Stored items:
----
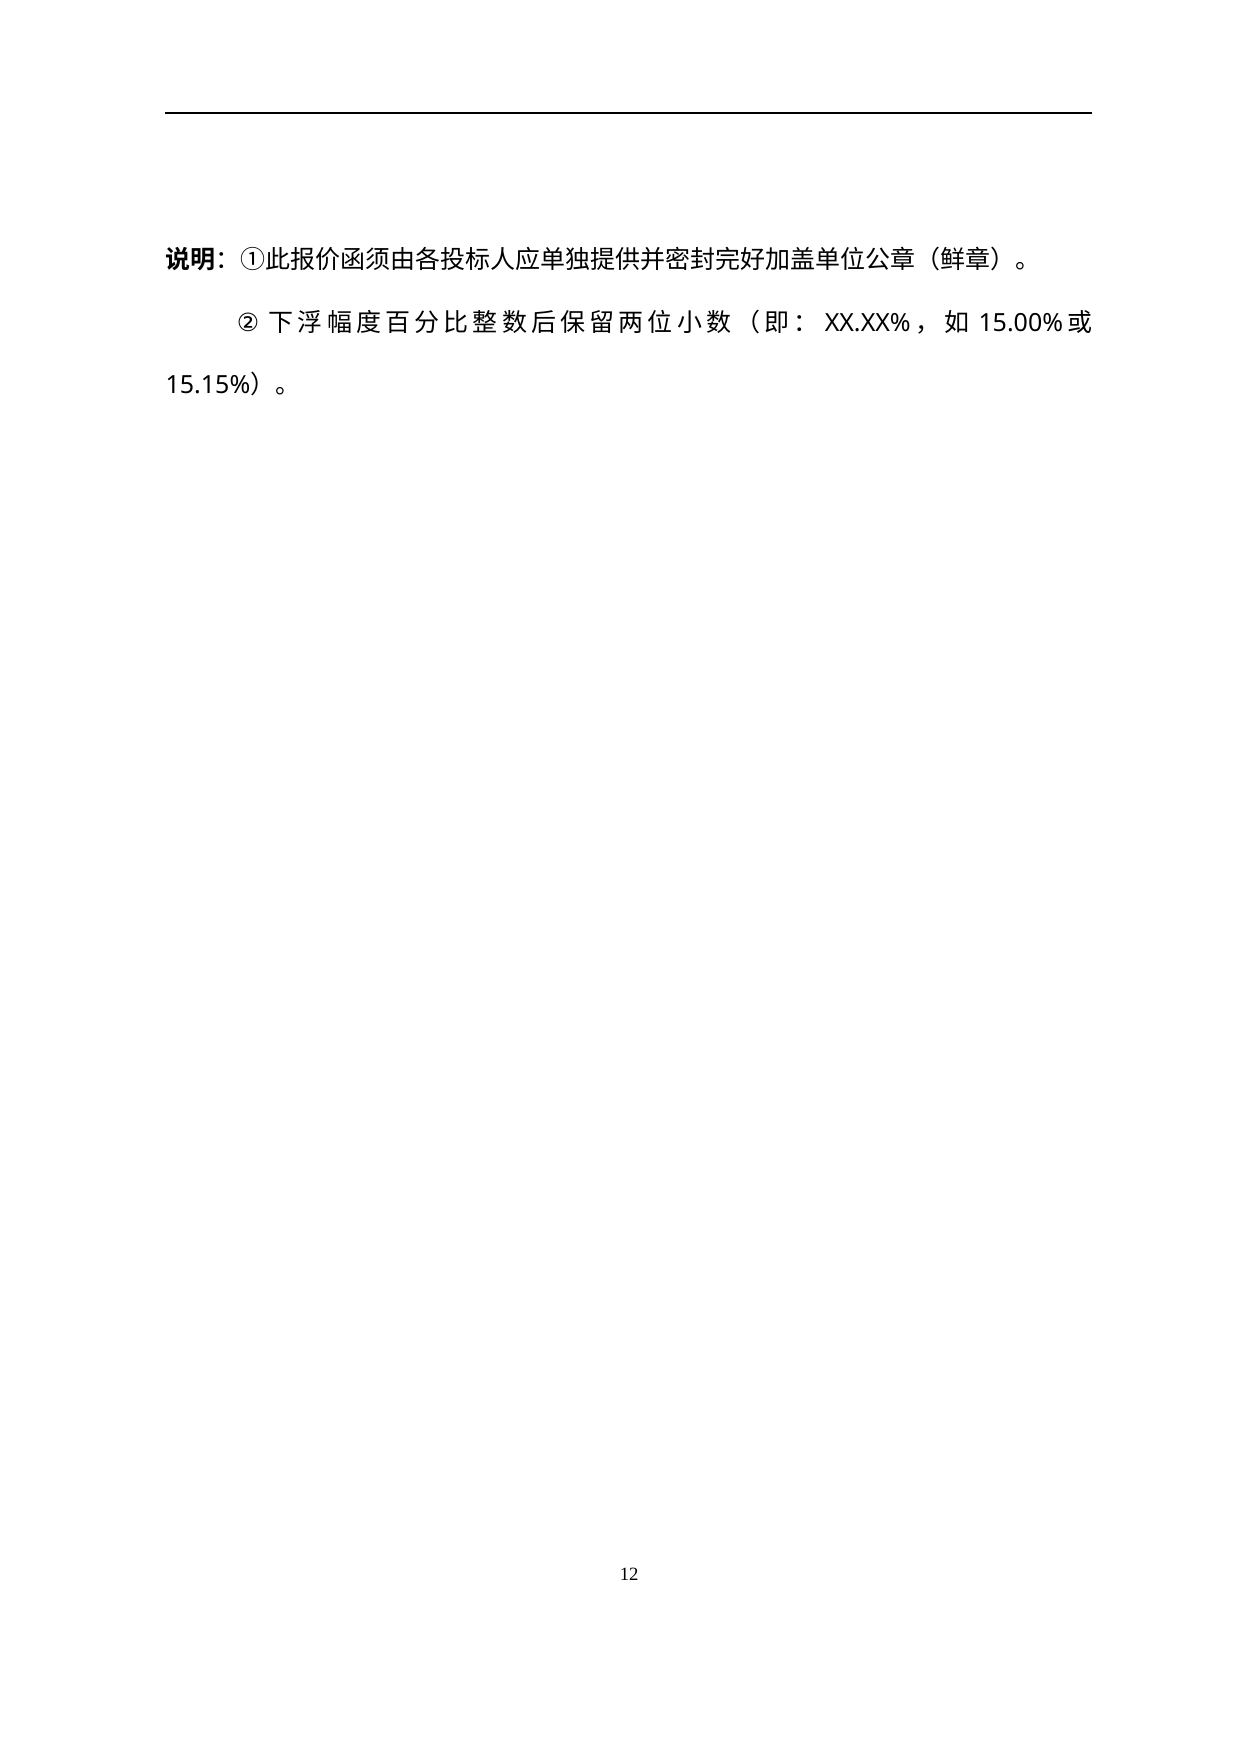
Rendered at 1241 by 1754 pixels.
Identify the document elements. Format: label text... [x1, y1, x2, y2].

text ②下浮幅度百分比整数后保留两位小数（即：XX.XX%，如15.00%或15.15%）。 [165, 281, 1092, 406]
text 说明：①此报价函须由各投标人应单独提供并密封完好加盖单位公章（鲜章）。 [165, 218, 1092, 281]
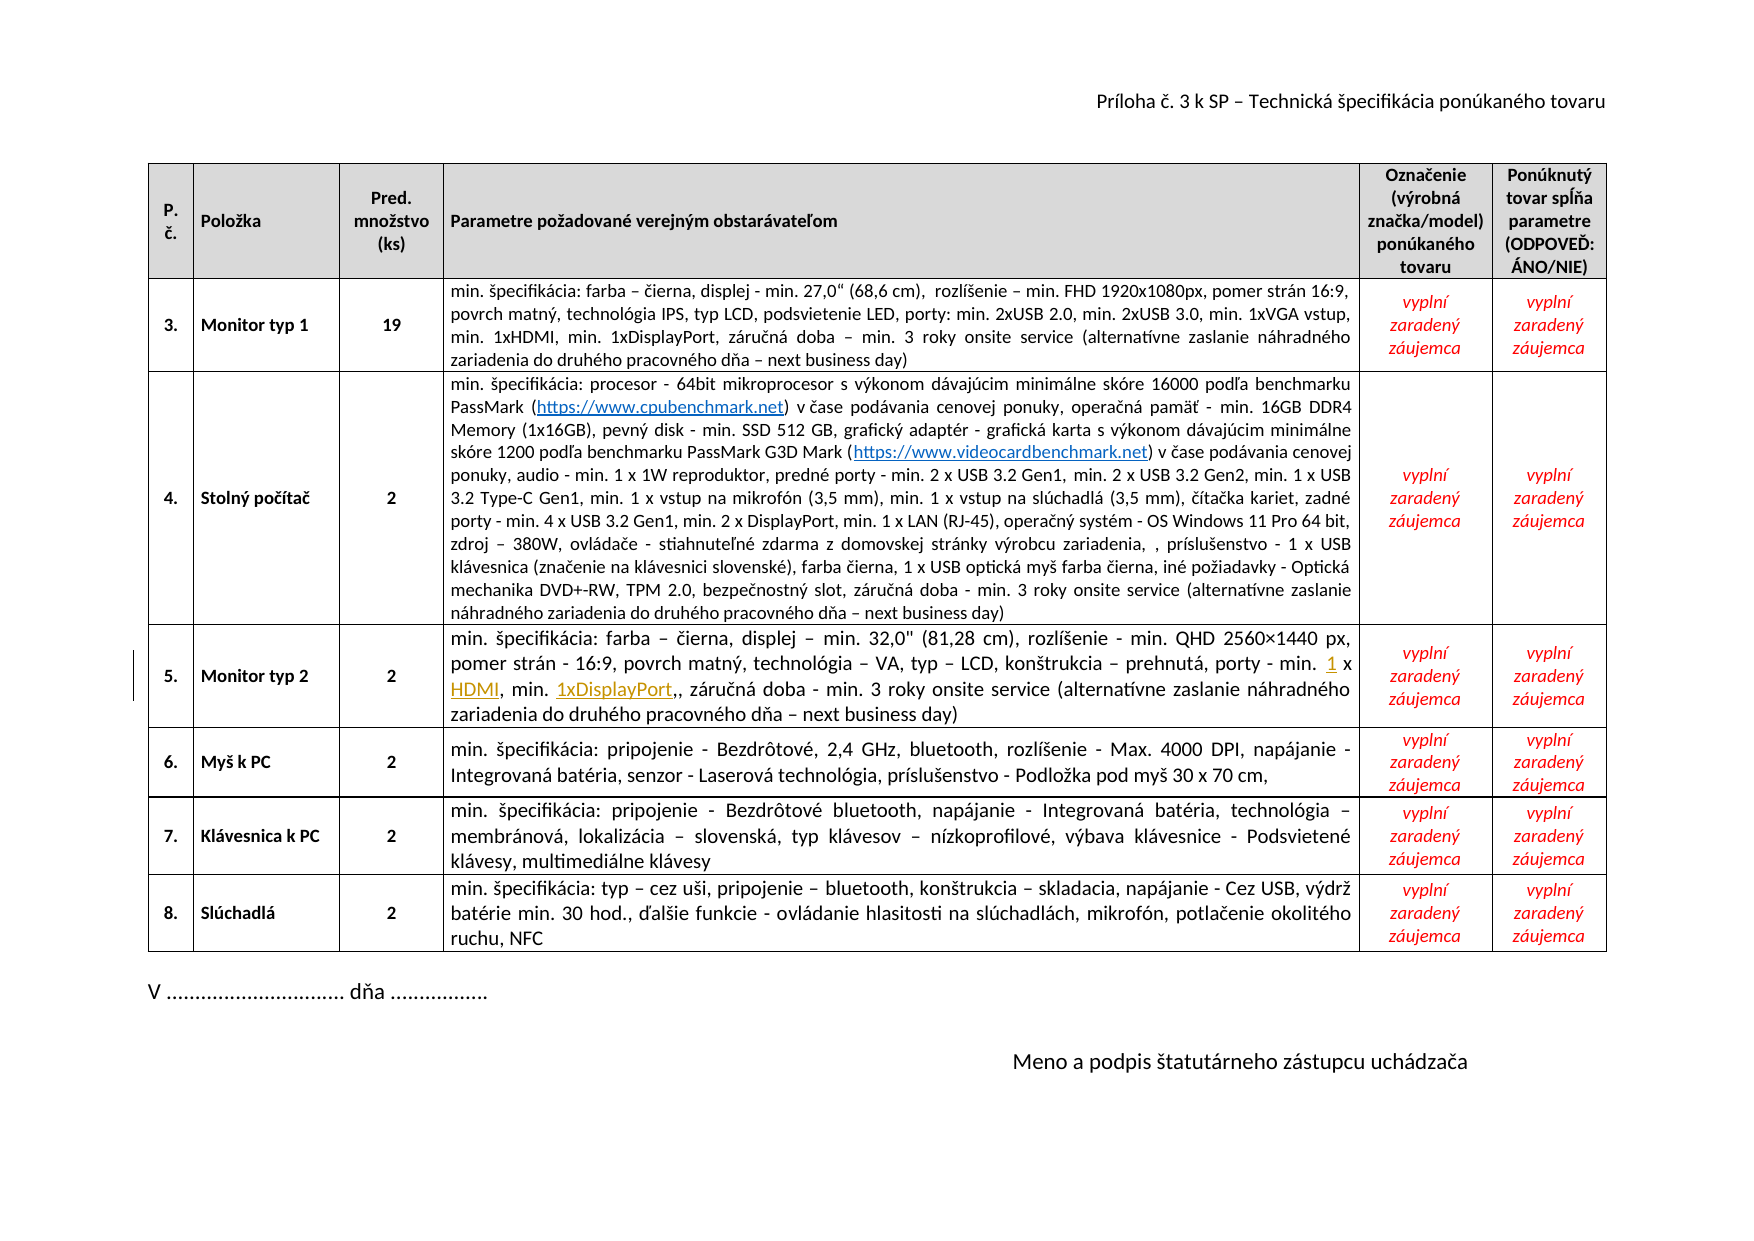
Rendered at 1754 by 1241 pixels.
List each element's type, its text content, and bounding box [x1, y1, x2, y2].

table_header P. č. [149, 164, 193, 278]
table_cell min. špecifikácia: farba – čierna, displej - min. 27,0“ (68,6 cm), rozlíšenie – min. FHD 1920x1080px, pomer strán 16:9, povrch matný, technológia IPS, typ LCD, podsvietenie LED, porty: min. 2xUSB 2.0, min. 2xUSB 3.0, min. 1xVGA vstup, min. 1xHDMI, min. 1xDisplayPort, záručná doba – min. 3 roky onsite service (alternatívne zaslanie náhradného zariadenia do druhého pracovného dňa – next business day) [444, 279, 1359, 371]
table_cell vyplní zaradený záujemca [1360, 625, 1492, 727]
table_cell 7. [149, 798, 193, 874]
table_cell min. špecifikácia: pripojenie - Bezdrôtové bluetooth, napájanie - Integrovaná batéria, technológia – membránová, lokalizácia – slovenská, typ klávesov – nízkoprofilové, výbava klávesnice - Podsvietené klávesy, multimediálne klávesy [444, 798, 1359, 874]
table_cell min. špecifikácia: procesor - 64bit mikroprocesor s výkonom dávajúcim minimálne skóre 16000 podľa benchmarku PassMark (https://www.cpubenchmark.net) v čase podávania cenovej ponuky, operačná pamäť - min. 16GB DDR4 Memory (1x16GB), pevný disk - min. SSD 512 GB, grafický adaptér - grafická karta s výkonom dávajúcim minimálne skóre 1200 podľa benchmarku PassMark G3D Mark (https://www.videocardbenchmark.net) v čase podávania cenovej ponuky, audio - min. 1 x 1W reproduktor, predné porty - min. 2 x USB 3.2 Gen1, min. 2 x USB 3.2 Gen2, min. 1 x USB 3.2 Type-C Gen1, min. 1 x vstup na mikrofón (3,5 mm), min. 1 x vstup na slúchadlá (3,5 mm), čítačka kariet, zadné porty - min. 4 x USB 3.2 Gen1, min. 2 x DisplayPort, min. 1 x LAN (RJ-45), operačný systém - OS Windows 11 Pro 64 bit, zdroj – 380W, ovládače - stiahnuteľné zdarma z domovskej stránky výrobcu zariadenia, , príslušenstvo - 1 x USB klávesnica (značenie na klávesnici slovenské), farba čierna, 1 x USB optická myš farba čierna, iné požiadavky - Optická mechanika DVD+-RW, TPM 2.0, bezpečnostný slot, záručná doba - min. 3 roky onsite service (alternatívne zaslanie náhradného zariadenia do druhého pracovného dňa – next business day) [444, 372, 1359, 624]
table_cell Monitor typ 1 [194, 279, 339, 371]
table_header Ponúknutý tovar spĺňa parametre (ODPOVEĎ: ÁNO/NIE) [1493, 164, 1606, 278]
table_cell min. špecifikácia: pripojenie - Bezdrôtové, 2,4 GHz, bluetooth, rozlíšenie - Max. 4000 DPI, napájanie - Integrovaná batéria, senzor - Laserová technológia, príslušenstvo - Podložka pod myš 30 x 70 cm, [444, 728, 1359, 796]
table_cell Monitor typ 2 [194, 625, 339, 727]
table_cell vyplní zaradený záujemca [1493, 728, 1606, 796]
table_header Pred. množstvo (ks) [340, 164, 443, 278]
table_cell 2 [340, 372, 443, 624]
table_cell vyplní zaradený záujemca [1360, 875, 1492, 951]
table_header Označenie (výrobná značka/model) ponúkaného tovaru [1360, 164, 1492, 278]
table_cell vyplní zaradený záujemca [1493, 372, 1606, 624]
table_cell 5. [149, 625, 193, 727]
table_cell vyplní zaradený záujemca [1360, 728, 1492, 796]
table_header Položka [194, 164, 339, 278]
text Meno a podpis štatutárneho zástupcu uchádzača [148, 1047, 1606, 1075]
table_cell vyplní zaradený záujemca [1493, 279, 1606, 371]
table_cell vyplní zaradený záujemca [1360, 372, 1492, 624]
table_cell 2 [340, 625, 443, 727]
table_header Parametre požadované verejným obstarávateľom [444, 164, 1359, 278]
table_cell vyplní zaradený záujemca [1360, 798, 1492, 874]
table_cell 8. [149, 875, 193, 951]
table_cell 2 [340, 728, 443, 796]
table_cell vyplní zaradený záujemca [1493, 625, 1606, 727]
table_cell 3. [149, 279, 193, 371]
table_cell Slúchadlá [194, 875, 339, 951]
table_cell 2 [340, 875, 443, 951]
table_cell 19 [340, 279, 443, 371]
text V ............................... dňa ................. [148, 977, 1606, 1005]
table_cell Stolný počítač [194, 372, 339, 624]
table_cell vyplní zaradený záujemca [1493, 798, 1606, 874]
table_cell 2 [340, 798, 443, 874]
table_cell min. špecifikácia: typ – cez uši, pripojenie – bluetooth, konštrukcia – skladacia, napájanie - Cez USB, výdrž batérie min. 30 hod., ďalšie funkcie - ovládanie hlasitosti na slúchadlách, mikrofón, potlačenie okolitého ruchu, NFC [444, 875, 1359, 951]
table_cell 4. [149, 372, 193, 624]
table_cell Myš k PC [194, 728, 339, 796]
table_cell Klávesnica k PC [194, 798, 339, 874]
table_cell min. špecifikácia: farba – čierna, displej – min. 32,0" (81,28 cm), rozlíšenie - min. QHD 2560×1440 px, pomer strán - 16:9, povrch matný, technológia – VA, typ – LCD, konštrukcia – prehnutá, porty - min. x , min. ,, záručná doba - min. 3 roky onsite service (alternatívne zaslanie náhradného zariadenia do druhého pracovného dňa – next business day) [444, 625, 1359, 727]
table_cell vyplní zaradený záujemca [1493, 875, 1606, 951]
table_cell 6. [149, 728, 193, 796]
table_cell vyplní zaradený záujemca [1360, 279, 1492, 371]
----
◆ TO DO
Reproduce each line of the records in which "matný" appears.

◆ TASK RESULT
table_cell min. špecifikácia: farba – čierna, displej - min. 27,0“ (68,6 cm), rozlíšenie – min. FHD 1920x1080px, pomer strán 16:9, povrch matný, technológia IPS, typ LCD, podsvietenie LED, porty: min. 2xUSB 2.0, min. 2xUSB 3.0, min. 1xVGA vstup, min. 1xHDMI, min. 1xDisplayPort, záručná doba – min. 3 roky onsite service (alternatívne zaslanie náhradného zariadenia do druhého pracovného dňa – next business day) [444, 279, 1359, 371]
table_cell min. špecifikácia: farba – čierna, displej – min. 32,0" (81,28 cm), rozlíšenie - min. QHD 2560×1440 px, pomer strán - 16:9, povrch matný, technológia – VA, typ – LCD, konštrukcia – prehnutá, porty - min. x , min. ,, záručná doba - min. 3 roky onsite service (alternatívne zaslanie náhradného zariadenia do druhého pracovného dňa – next business day) [444, 625, 1359, 727]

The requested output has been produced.